"It sends a message about the state of Maryland that we value a not-for-profit culture, that we're not trying to enrich people based on people's health needs," said Del. Shane Pendergrass, a Howard County Democrat and vice chairman of the Health and Government Operations Committee. "I have said consistently that no one is worth $18 million."
Nancy Fiedler, a spokeswoman for the Maryland Hospital Association, said the compensation not paid out to Jews could be used to help the community. CareFirst BlueCross BlueShield agreed this year to fund a $7 million annual program to help seniors bridge a coverage gap under Medicare for prescription drugs.
Tyler's decision in the case follows 4 1/2 days of hearings in late April that yielded a transcript of 1,400 pages and 200 exhibits. It comes nearly two years after Jews left the company - he says he was told that board members were concerned about lingering legislative and news media attention stemming from the 2003 controversies.
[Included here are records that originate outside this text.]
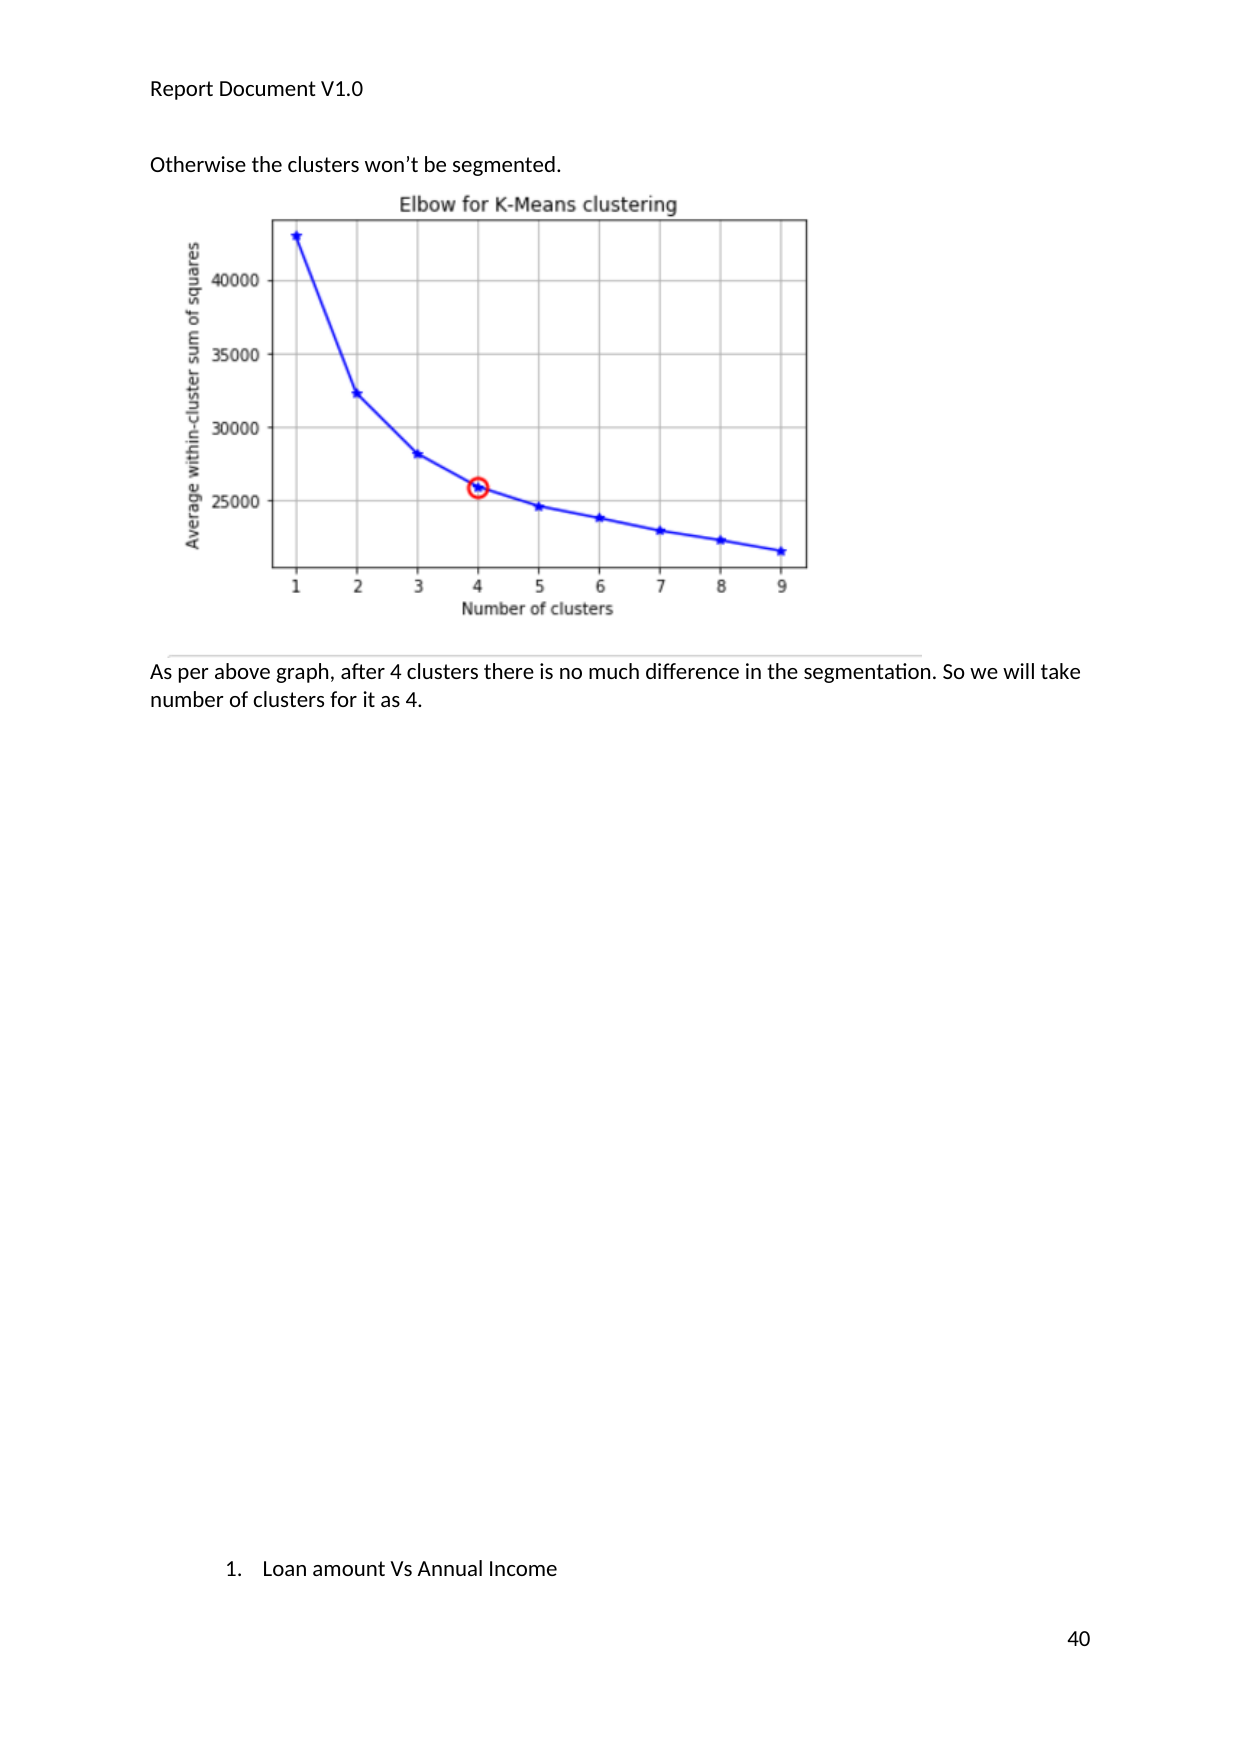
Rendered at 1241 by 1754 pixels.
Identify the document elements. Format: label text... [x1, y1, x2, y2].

text As per above graph, after 4 clusters there is no much difference in the segmentation. So we will take number of clusters for it as 4. [150, 657, 1090, 713]
text Otherwise the clusters won’t be segmented. [150, 150, 1090, 178]
list Loan amount Vs Annual Income [225, 1554, 1090, 1582]
picture [150, 178, 922, 658]
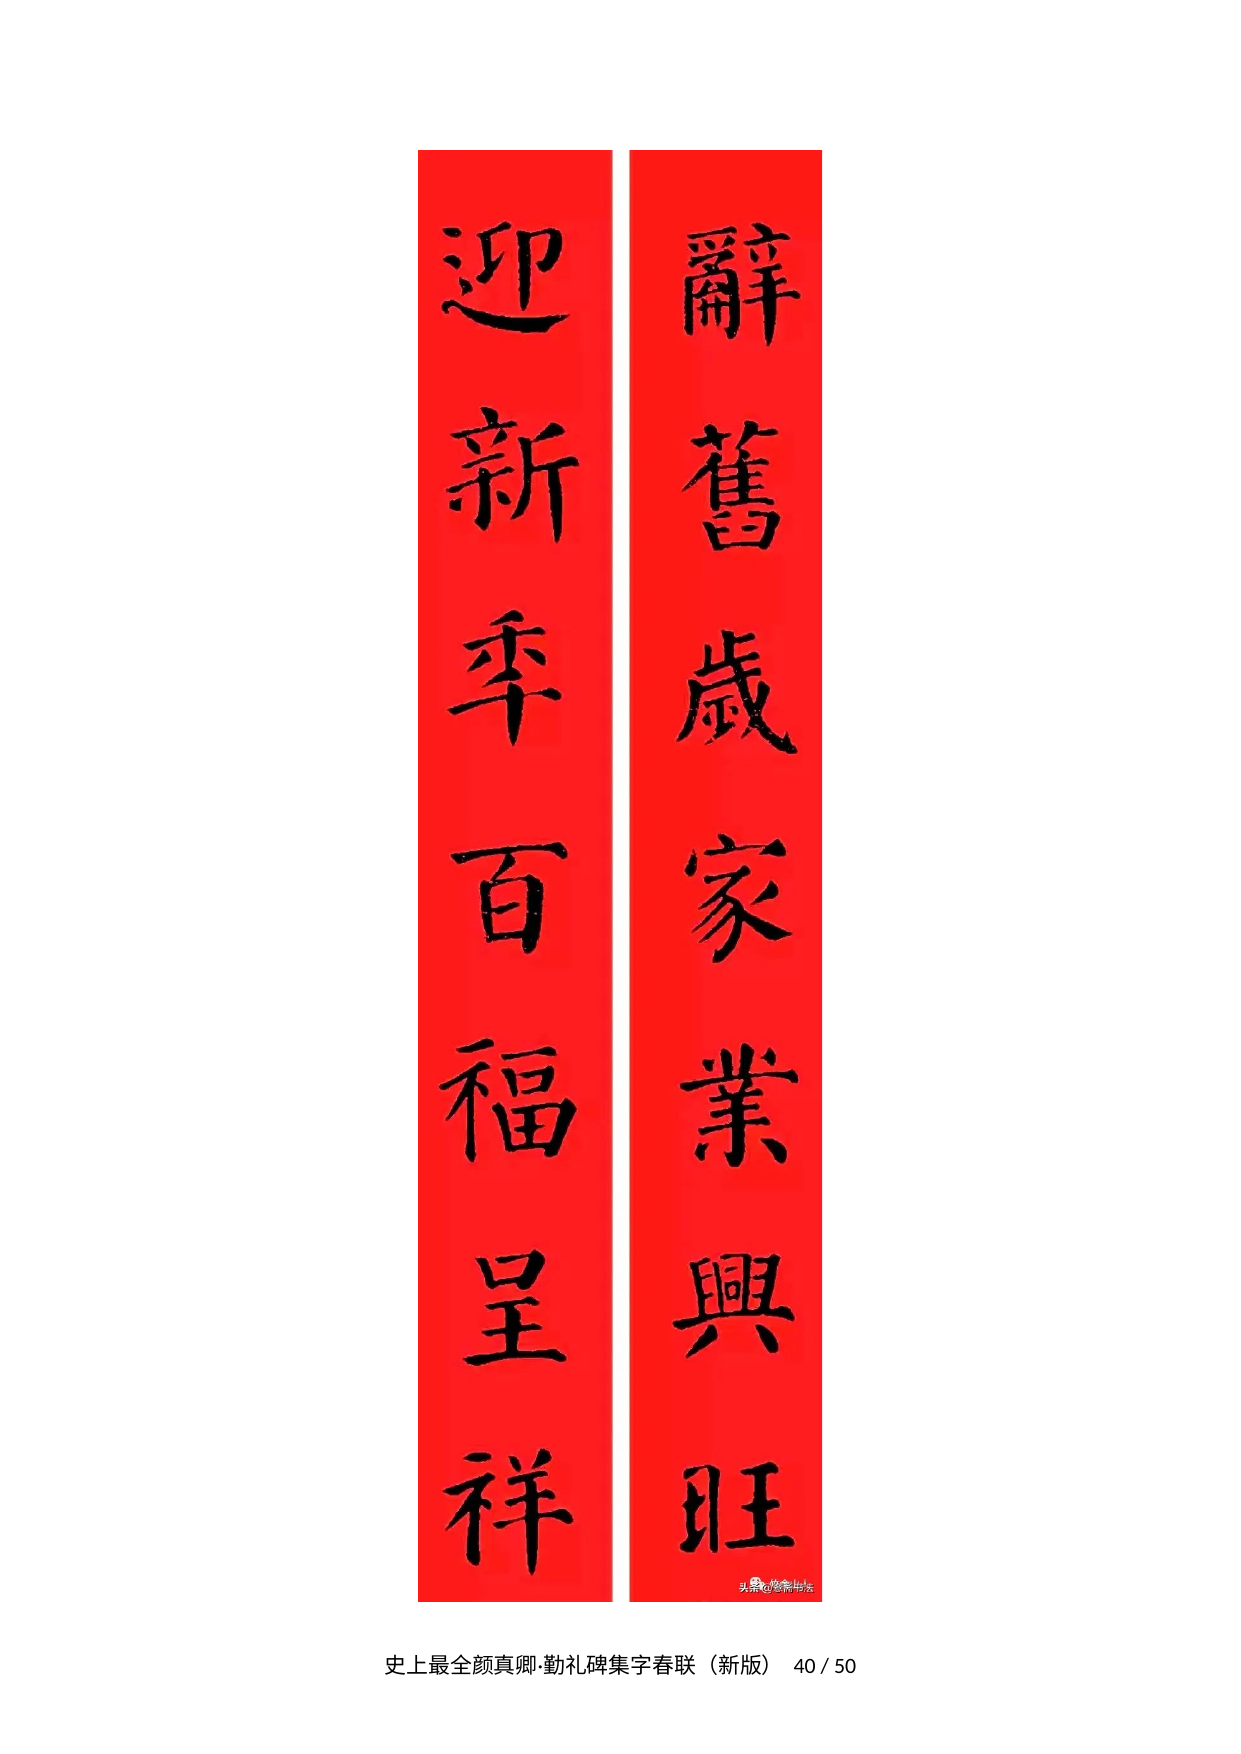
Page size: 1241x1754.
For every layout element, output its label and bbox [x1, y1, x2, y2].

picture [418, 150, 823, 1602]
Jews is widely credited with helping to shore up CareFirst's finances. After becoming a hospital CEO before turning 30 years old, he was recruited by what was then Blue Cross Blue Shield of Maryland. The company had been under scrutiny for mismanagement and lavish spending and had a scant $25 million reserve. Jews set about reorganizing the company and engineered a series of mergers and other initiatives that led to the creation of CareFirst.
The company's membership more than doubled, and its reserve grew to $1 billion by the time of the proposed sale. Jews said that maintaining a healthy reserve was important to keeping insurance rates stable and ensuring that the company had enough cash for capital improvements.
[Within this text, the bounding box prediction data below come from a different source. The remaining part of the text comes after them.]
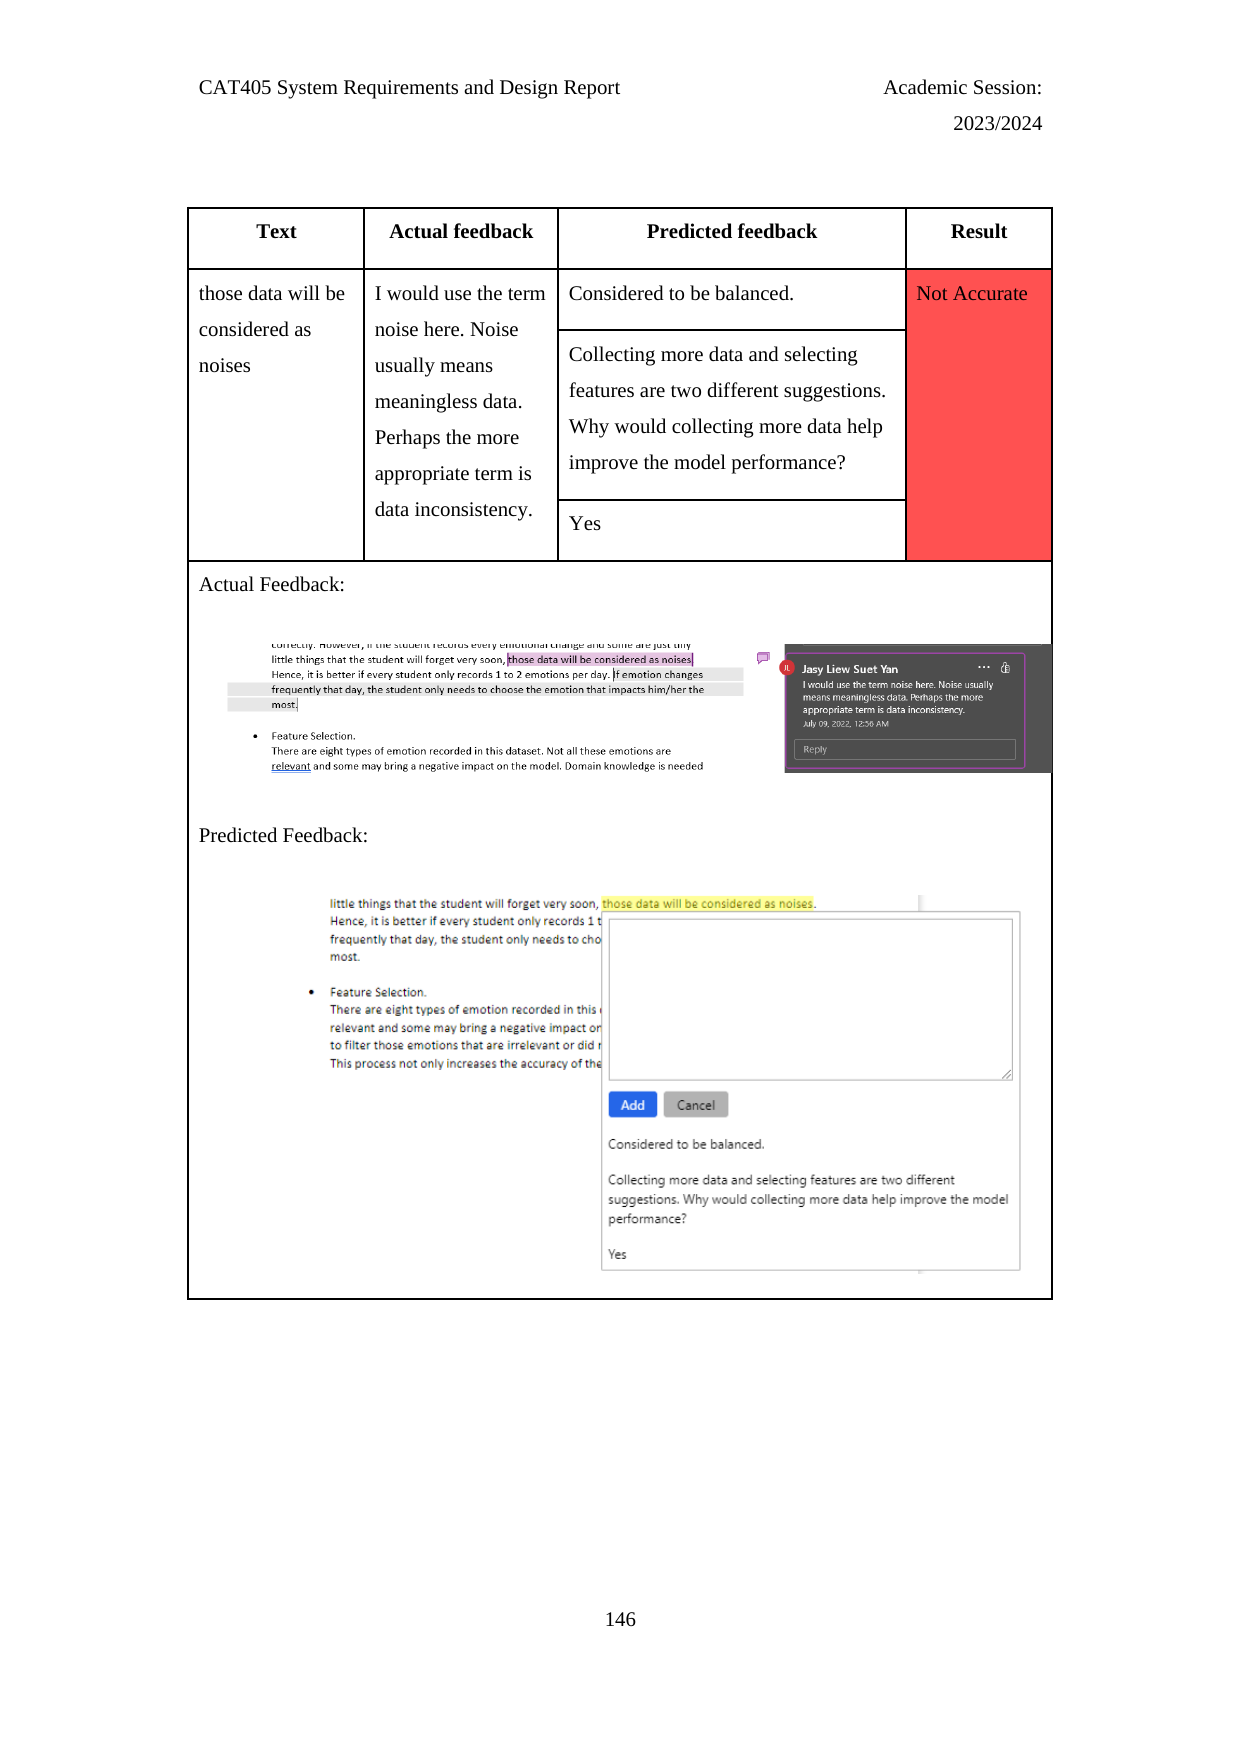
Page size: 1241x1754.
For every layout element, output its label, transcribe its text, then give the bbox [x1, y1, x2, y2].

table_header Predicted feedback [559, 209, 905, 268]
table_cell I would use the term noise here. Noise usually means meaningless data. Perhaps the more appropriate term is data inconsistency. [365, 270, 557, 560]
picture [198, 644, 1053, 773]
table_cell Collecting more data and selecting features are two different suggestions. Why would collecting more data help improve the model performance? [559, 331, 905, 498]
table_header Result [907, 209, 1051, 268]
picture [210, 895, 1030, 1274]
table_cell Yes [559, 501, 905, 560]
table_cell Not Accurate [907, 270, 1051, 560]
table_header Actual feedback [365, 209, 557, 268]
table_header Text [189, 209, 363, 268]
table_cell Considered to be balanced. [559, 270, 905, 329]
table_cell Actual Feedback: Predicted Feedback: [189, 562, 1051, 1298]
table_cell those data will be considered as noises [189, 270, 363, 560]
Then CareFirst sought permission to convert to for-profit operation and sell the company for $1.3 billion to WellPoint Health Networks Inc. Objections from regulators and consumers centered on whether such conversions were in the public interest. Steven B. Larsen, who was insurance commissioner at the time, eventually blocked the transaction largely because of benefits for Jews and other CareFirst executives built into the deal.
Tyler's decision calls into question the performance-based salary and bonus system the insurer uses to reward executives and associates. CareFirst argued that Jews' pay was in line with similar nonprofit Blues plans and that the $18 million was earned pursuant to a valid employment contract. The company also noted that CareFirst's board, which was reconstituted after the 2003 legislation was enacted, had approved it after hiring consultants to review the terms.
Attorneys for the state said Jews' compensation was flawed from the start because it was linked to CareFirst's profits, giving executives incentive to deviate from the insurer's nonprofit mission.